Viktor shrugged. “For a while. My employer rescued me from . . .” He searched for words. “From a terrible place. In return, I learned the skills he needed in his operation, and the military was the best place to do that.”

“How long did you serve?”

“A few years under an alias. Then I became what I am now—what Sergeant Whitlock would call a mercenary.”

Viktor whole-naming Folk caught me off guard. He saw and a frown flickered across his face. “Is how I met Folk. In Syria, many years ago. You did not know this already?”

Shock barrelled into me. Then genuine hurt. Folk didn’t talk about the wars he’d fought as a marine commando and an SBS operative, for obvious fucking reasons, but this shit? If Viktor wasn’t taking the royal piss, I was going to have words for my old friend.

“Ah. Now you are offended?”

“Fuck off.”

“You keep saying this. I wonder what would happen if I tried to leave without you.”

“You know what would happen.” I spoke absently, my voice distant, my head elsewhere. In fucking Syria, with one of my oldest friends, and the only bloke on earth who made my heart combust every time he looked at me.

Viktor touched my face. “It was a long time ago.”

“What was?”

“When I met Folk. And it was brief. I did not see him again until he rode with the Crows.”

“I don’t give a fuck about that. Where are you going?”

Viktor blinked, as if he’d forgotten he was going anywhere. He let his hand drop. “To see if I can still do something we may need in the near future.”

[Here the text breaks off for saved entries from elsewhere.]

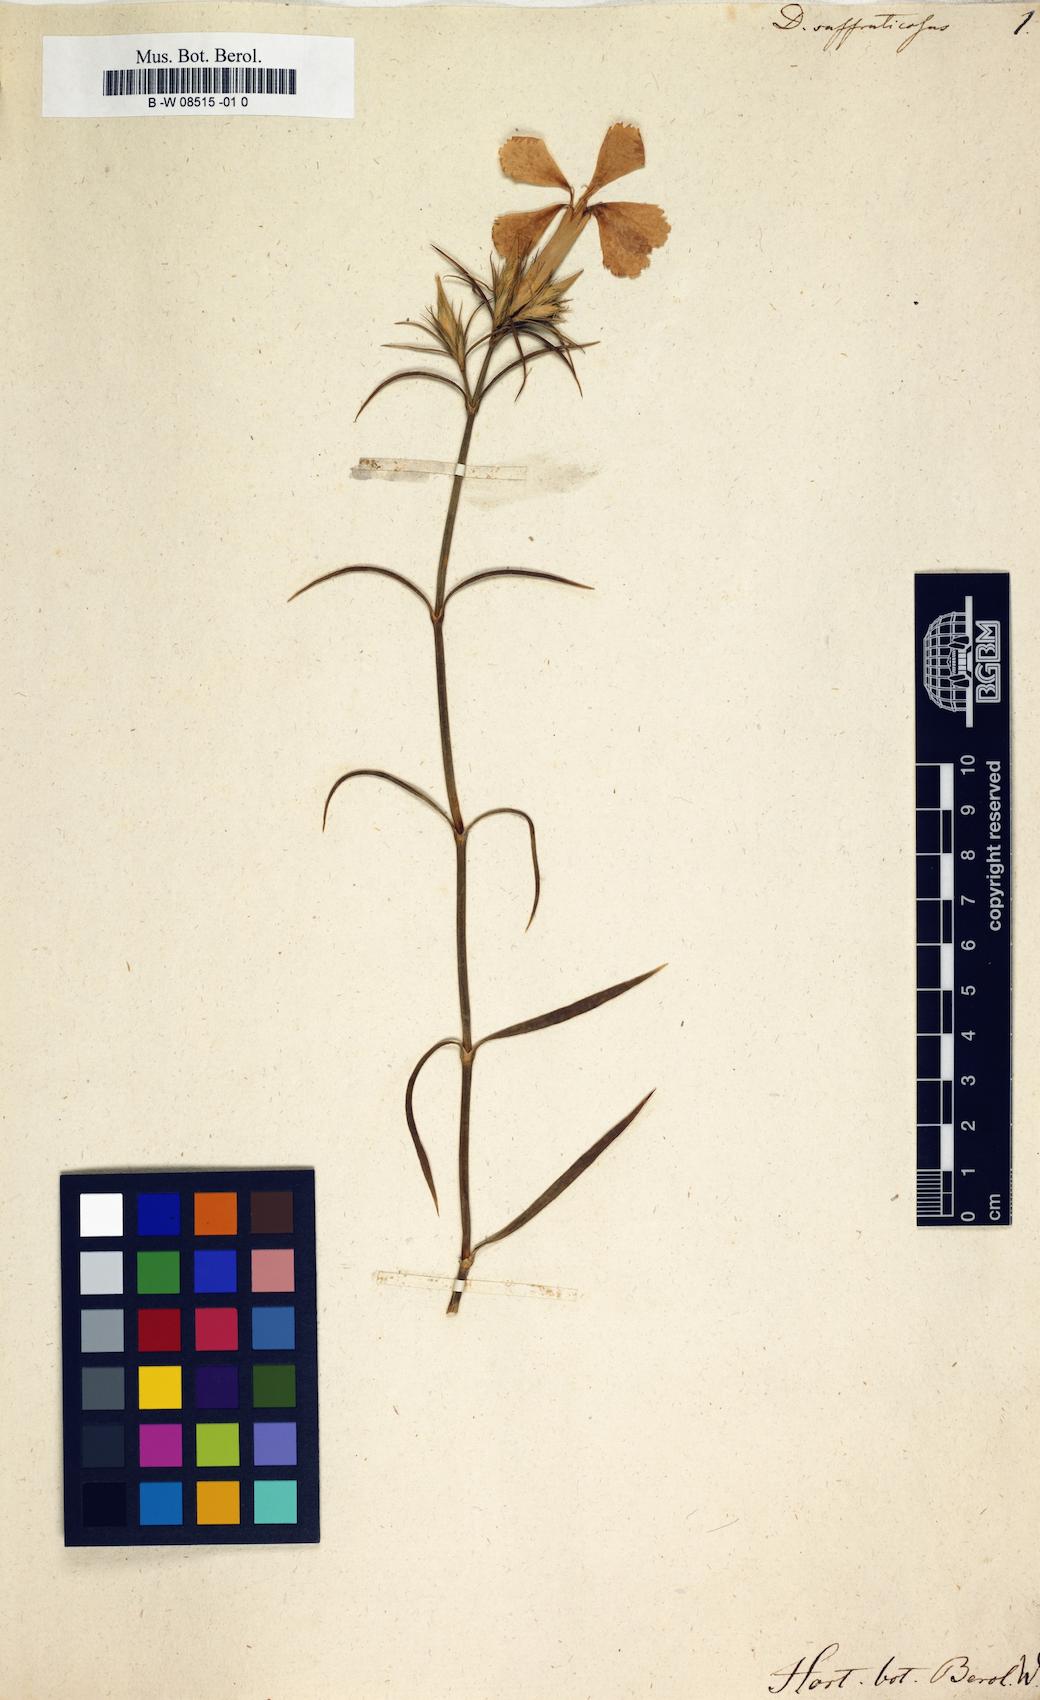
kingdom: Plantae
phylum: Tracheophyta
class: Magnoliopsida
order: Caryophyllales
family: Caryophyllaceae
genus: Dianthus
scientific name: Dianthus rupicola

“And what’s that? Cos if it’s rowdy gangster shit, I really do need a kip before I’m down for that.”

“It is not rowdy.” Viktor closed the drawer behind him. “You may sit down the whole time and enjoy the view.”

Wariness warred with curiosity. “That could be you base jumping without a parachute while I watch.”

“It is not.”

“Is it so hard to just fucking tell me?”

Viktor leaned in and caressed my cheek with a featherlight kiss. “Come, Asher. Where is the fun in that?”